Os britânicos, também cansados com a guerra, lançam mão de um sistema de diarquia, dividindo as funções do governo em dois, um pelo governo central em Delhi sob controlo britânico, outro pelas províncias com algumas áreas como agricultura e educação e taxas. Mas os britânicos cometem um erro crasso ao emitirem o Rowlatt Act em 1919,  prolongando as restrições às liberdades fundamentais, como a detenção e julgamento sem júri. Esta intenção de aplicar a continuação de um estado de excepção cria hostilidade entre os indianos. Em sequência de mais uma década de luta, com o recurso a movimentos de desobediência civil, os indianos deixariam de discutir o autogoverno para passarem a pedir a independência total, o Purna Swaraj. As próximas décadas seriam dedicadas tanto a evitar os britânicos e ajustar-se a um mundo pós-colonial, como a tentar decidir a futura composição política do subcontinente entre Congresso e Liga Muçulmana.
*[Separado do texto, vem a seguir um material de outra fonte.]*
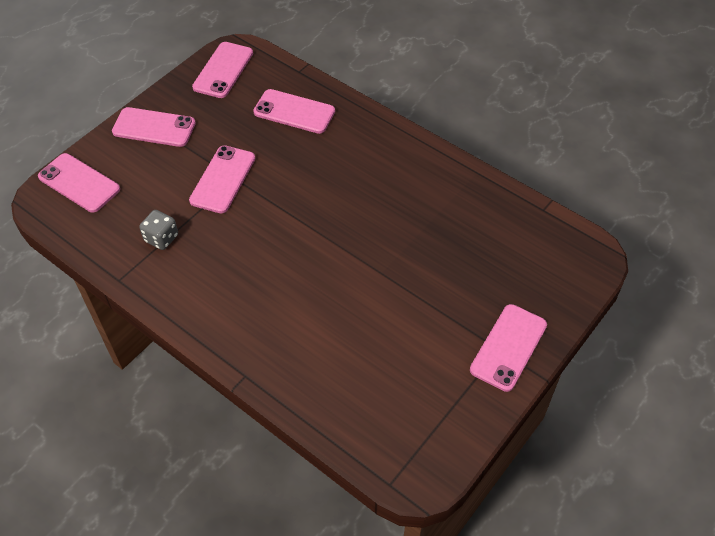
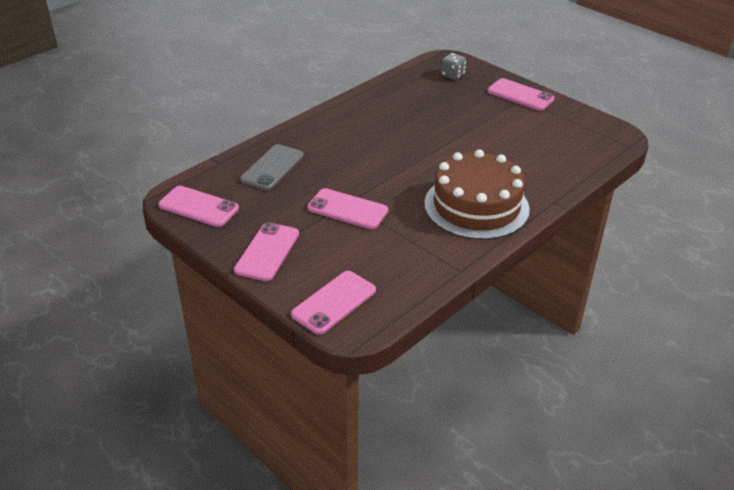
camera: 85 degrees left, 15 degrees down
grey dice [139,210,178,250] -> grey dice moved to [441,53,466,80]
pink phone [253,89,335,134] -> grey phone [240,144,304,190]
none -> brown cake [424,149,530,240]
A clivagem inter comunitária e religiosa acentuava-se e seria aproveitada pelos britânicos para dividir ainda mais. Ao contrário do Congresso, que possuía uma organização já implantada, os muçulmanos estavam dispersos por uma série de partidos e a Liga não só não tinha um programa político claro como também não tinha um líder incontestado. Até que apareceu Jinnah, que juntamente com o hindu Nehru seriam as grandes figuras da independência indiana e da criação dos dois estados impendentes que foram criados após a atabalhoada e apressada partição em 1947. O Quit India deu resultado e Nehru pode fazer o seu célebre discurso a 15 de Agosto de 1947:

"Long years ago, we made a tryst with destiny. Now the time has come when we shall redeem our pledge - not wholly or in full measure - but very substantially. At the stroke of the midnight hour, when the world sleeps, India will awake to life and freedom. A moment comes, but rarely in history, when we step out from the old to the new, when an age ends, and when the soul of a nation, long suppressed, finds utterance."